The legislation, along with a similar bill in the House, sets the stage for a battle between Congress and some of the Internet's most powerful players, including Google and various free-speech advocates, who believe that Congress shouldn't regulate Web content or try to force websites to police themselves more rigorously.
The bill, titled the Stop Enabling Sex Traffickers Act of 2017, would amend the Communications Decency Act. It is sponsored by Sen. Rob Portman (R-Ohio) and a bipartisan group of 19 other senators, some of whom served on the Permanent Subcommittee on Investigations, which focused on Backpage.com in its probe of online sex trafficking. The subcommittee, chaired by Portman, issued a report in January saying that Backpage "knowingly facilitated the criminal sex trafficking of vulnerable women and young girls" by editing ads posted by pimps to remove offensive language.

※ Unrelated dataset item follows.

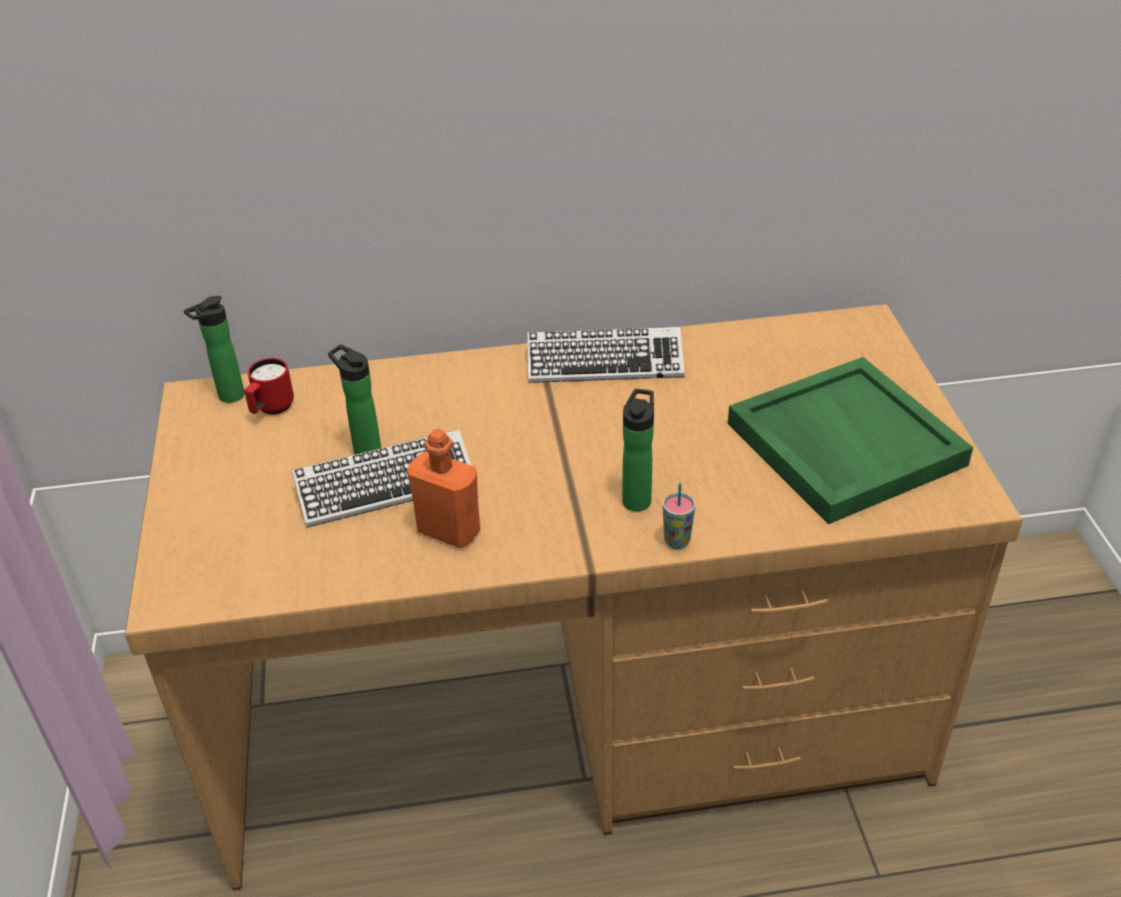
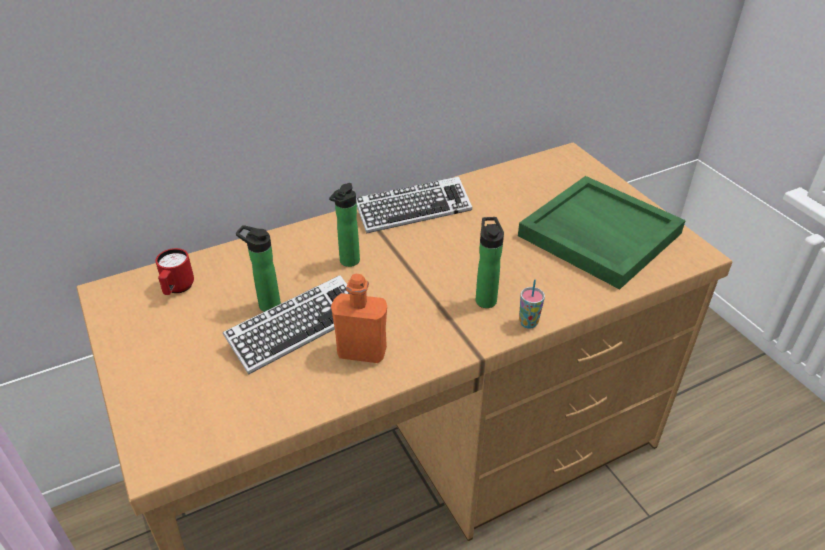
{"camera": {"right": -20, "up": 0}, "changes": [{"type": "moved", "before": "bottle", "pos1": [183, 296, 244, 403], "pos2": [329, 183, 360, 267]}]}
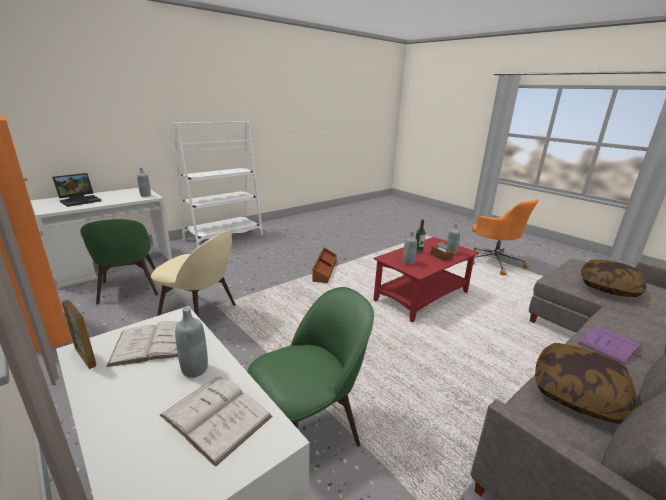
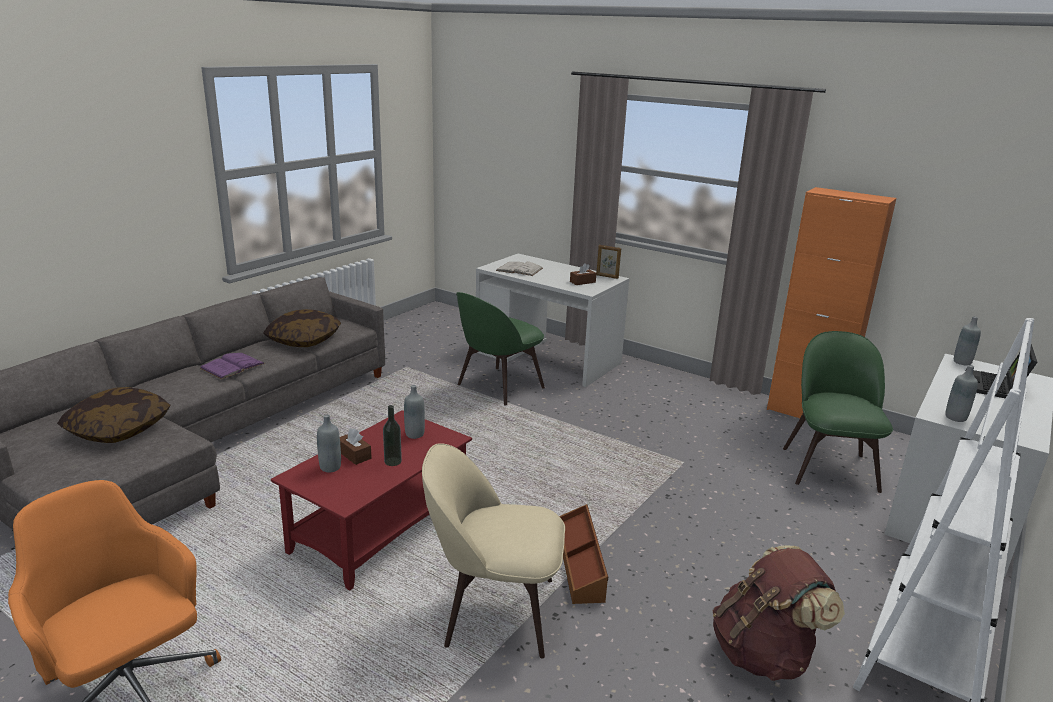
{"camera": {"right": 165, "up": 0}, "changes": [{"type": "added", "after": "backpack/brown", "pos2": [713, 545, 845, 681]}, {"type": "moved", "before": "chair/beige", "pos1": [151, 229, 236, 317], "pos2": [422, 443, 565, 658]}, {"type": "moved", "before": "bottle/grey", "pos1": [175, 307, 208, 378], "pos2": [954, 316, 981, 366]}, {"type": "replaced", "before": "book/white", "after": "tissue box/brown", "pos1": [106, 321, 179, 367], "pos2": [570, 263, 596, 285]}, {"type": "turned", "before": "chair/green", "pos1": [80, 219, 158, 304], "pos2": [783, 331, 893, 493], "turn": 45}]}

Backpage has fended off many civil and criminal actions aimed at shutting down its sex-related ads by citing Section 230 of the Communications Decency Act, which states that no website "shall be treated as the publisher or speaker of any information provided by another information content provider." Backpage has argued that it merely hosts ads created by others and so has no liability. The Washington Post revealed last month that Backpage uses a contractor in the Philippines to solicit sex ads from other websites and also posts sex ads on other sites to attract more customers.
After The Post published its articles, Portman, Claire McCaskill (D-Mo.) and three other members of Congress called on Attorney General Jeff Sessions to pursue a criminal investigation of Backpage. The Justice Department has not publicly responded to that request.